Strictly speaking, "functions" in computer science are actually the computable functions (i.e. the morphisms in the category of computable objects).

This is important, because Cantor's theorem states that there is no set $X$ such that there is a bijection between $X$ and its powerset. However, it is possible in many programming languages to define a type which has this property. For example, this type in Haskell:

newtype X = X (X -> Bool)

defines a type $X$ such that $X \cong 2^X$. This is not an isomorphism in the category of sets-with-functions, but it is an isomorphism in the category of computable sets-with-computable functions. Hence, it doesn't contradict Cantor's theorem.

In a comment, it seems like you're actually asking a numeric analysis question. Of course, we use elementary and special functions in scientific computing, engineering computing, computer graphics, etc. Anything that involves geometry, physics, simulation, statistics, etc involves the evaluation of elementary functions and special functions.

There is also a whole subfield of numeric analysis devoted to how to calculate functions of this kind. See, for example, all of the software that falls into GAMS Class C. Any introductory book on numeric analysis will have at least a chapter on this topic.

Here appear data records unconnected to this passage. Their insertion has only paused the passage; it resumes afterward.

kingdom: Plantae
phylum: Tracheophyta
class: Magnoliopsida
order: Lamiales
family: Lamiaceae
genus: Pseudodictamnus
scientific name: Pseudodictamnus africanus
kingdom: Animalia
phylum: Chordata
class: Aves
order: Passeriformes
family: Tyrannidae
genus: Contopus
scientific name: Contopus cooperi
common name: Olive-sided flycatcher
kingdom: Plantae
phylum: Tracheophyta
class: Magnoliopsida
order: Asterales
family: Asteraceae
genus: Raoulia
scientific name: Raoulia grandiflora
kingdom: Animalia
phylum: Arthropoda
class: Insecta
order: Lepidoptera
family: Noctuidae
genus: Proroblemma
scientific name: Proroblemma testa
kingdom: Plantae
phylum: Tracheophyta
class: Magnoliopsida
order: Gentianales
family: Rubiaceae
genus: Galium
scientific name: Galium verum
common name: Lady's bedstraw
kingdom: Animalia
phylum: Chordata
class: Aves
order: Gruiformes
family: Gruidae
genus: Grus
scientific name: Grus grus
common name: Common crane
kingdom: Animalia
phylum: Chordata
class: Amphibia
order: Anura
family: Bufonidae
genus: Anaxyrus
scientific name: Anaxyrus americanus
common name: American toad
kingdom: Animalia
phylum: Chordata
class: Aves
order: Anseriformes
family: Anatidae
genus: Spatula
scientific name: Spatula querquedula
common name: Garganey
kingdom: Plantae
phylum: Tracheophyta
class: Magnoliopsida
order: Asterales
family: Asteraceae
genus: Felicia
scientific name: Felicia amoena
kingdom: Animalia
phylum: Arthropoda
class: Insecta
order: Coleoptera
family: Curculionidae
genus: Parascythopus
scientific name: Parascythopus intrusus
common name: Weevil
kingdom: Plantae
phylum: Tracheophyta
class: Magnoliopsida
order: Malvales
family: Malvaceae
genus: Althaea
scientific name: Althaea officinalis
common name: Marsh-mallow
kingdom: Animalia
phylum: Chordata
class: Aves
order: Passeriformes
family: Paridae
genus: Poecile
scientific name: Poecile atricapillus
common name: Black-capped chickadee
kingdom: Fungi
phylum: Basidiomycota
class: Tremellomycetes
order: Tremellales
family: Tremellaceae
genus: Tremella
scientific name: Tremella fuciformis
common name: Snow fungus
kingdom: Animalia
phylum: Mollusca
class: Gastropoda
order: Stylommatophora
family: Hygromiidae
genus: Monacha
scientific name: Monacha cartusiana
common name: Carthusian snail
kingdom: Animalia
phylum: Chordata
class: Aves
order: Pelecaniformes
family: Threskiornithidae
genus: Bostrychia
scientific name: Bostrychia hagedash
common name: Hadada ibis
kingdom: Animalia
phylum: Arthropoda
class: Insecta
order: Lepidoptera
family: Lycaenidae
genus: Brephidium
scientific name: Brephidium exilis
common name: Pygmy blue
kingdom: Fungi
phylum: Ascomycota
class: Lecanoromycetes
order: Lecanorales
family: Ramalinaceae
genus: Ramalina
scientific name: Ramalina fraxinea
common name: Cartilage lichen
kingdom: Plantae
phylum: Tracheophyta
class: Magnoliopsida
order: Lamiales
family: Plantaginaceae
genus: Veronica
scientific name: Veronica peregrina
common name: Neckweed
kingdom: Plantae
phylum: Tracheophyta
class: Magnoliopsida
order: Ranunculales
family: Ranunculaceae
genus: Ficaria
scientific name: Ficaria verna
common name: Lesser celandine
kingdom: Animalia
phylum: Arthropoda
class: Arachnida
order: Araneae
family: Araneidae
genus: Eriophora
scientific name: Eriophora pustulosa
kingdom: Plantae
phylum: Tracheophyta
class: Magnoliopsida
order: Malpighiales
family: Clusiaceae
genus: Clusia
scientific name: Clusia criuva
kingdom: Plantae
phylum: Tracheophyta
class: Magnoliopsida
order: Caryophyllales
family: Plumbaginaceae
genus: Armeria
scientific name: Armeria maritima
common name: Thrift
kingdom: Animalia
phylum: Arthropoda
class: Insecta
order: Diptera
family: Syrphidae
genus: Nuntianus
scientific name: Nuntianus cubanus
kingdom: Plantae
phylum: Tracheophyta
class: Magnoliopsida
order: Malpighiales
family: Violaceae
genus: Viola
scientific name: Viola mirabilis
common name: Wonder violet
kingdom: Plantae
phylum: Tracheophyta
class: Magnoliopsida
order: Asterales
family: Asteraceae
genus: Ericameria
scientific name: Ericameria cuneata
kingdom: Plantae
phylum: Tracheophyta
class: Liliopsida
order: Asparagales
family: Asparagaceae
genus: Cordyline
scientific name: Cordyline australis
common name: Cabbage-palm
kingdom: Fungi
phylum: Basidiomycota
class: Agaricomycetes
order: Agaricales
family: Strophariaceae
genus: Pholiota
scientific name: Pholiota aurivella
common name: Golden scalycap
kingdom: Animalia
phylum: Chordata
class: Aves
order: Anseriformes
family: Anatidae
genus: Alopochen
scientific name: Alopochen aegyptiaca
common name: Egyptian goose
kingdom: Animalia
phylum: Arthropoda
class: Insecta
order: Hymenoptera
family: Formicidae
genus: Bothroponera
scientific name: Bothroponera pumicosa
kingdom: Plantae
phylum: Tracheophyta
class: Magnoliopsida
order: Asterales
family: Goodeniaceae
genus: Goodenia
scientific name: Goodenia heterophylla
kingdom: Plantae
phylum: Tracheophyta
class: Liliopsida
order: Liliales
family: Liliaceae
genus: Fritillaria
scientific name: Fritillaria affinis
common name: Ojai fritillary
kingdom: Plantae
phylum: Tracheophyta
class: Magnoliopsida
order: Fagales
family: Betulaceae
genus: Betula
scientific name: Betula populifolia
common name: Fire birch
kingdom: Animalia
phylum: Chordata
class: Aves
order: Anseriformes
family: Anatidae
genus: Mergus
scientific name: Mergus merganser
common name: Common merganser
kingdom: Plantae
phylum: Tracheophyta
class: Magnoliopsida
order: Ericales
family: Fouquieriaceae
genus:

Just as a final note: For some special functions, it's sometimes not immediately obvious what convention to use, the most famous example of which is the gamma function. As an industry, we appear to have settled on the NIST Digital Library of Mathematical Functions (the companion and successor to the classic Abramowitz and Stegun) as the authoritative source.

• I don't think all functions in CS are computable, because we at times talk about uncomputable functions. Perhaps you mean that all functions used in algorithms or computer programs must be computable? May 4 '18 at 11:41
• That's a fair way of putting it. May 4 '18 at 11:43

You can write mathematical functions in computer science. The OCaml function id (x: int): int = x, for example, is a mathematical function $id : \mathbb{Z} \rightarrow \mathbb{Z}$, where $id = n \mapsto n$ (OK, if we ignore the fact that OCaml ints are machine integers and not bignums, just for a second.

However, not all programming functions are mathematical functions (i.e. many-to-one relations between two sets $S$ and $R$). Specifically, by this definition, a function is also a set; however, the "domain" of programming functions can contain the function itself. Consider, for example, the OCaml function id x = x, which has the type 'a -> 'a (or, mathematically, $\forall \alpha \ . \ \alpha$). Note that id can be applied to itself. This violate the Axiom of Regularity in Zermelo-Fraenkel set theory; however, id is a real mathematical construct that concretely exists. It's a thing that is not a mathematical function!

Instead, programming language researchers interpret functions either inside domain theory as functions in complete partial orders (cpo's) [note: in this approach they're interpreted a bit differently so that it doesn't violate the Axiom of Regularity anymore], or alternatively inside category theory as functors between categories (which I don't claim to fully understand). This approach of understanding computational constructs is called denotational semantics.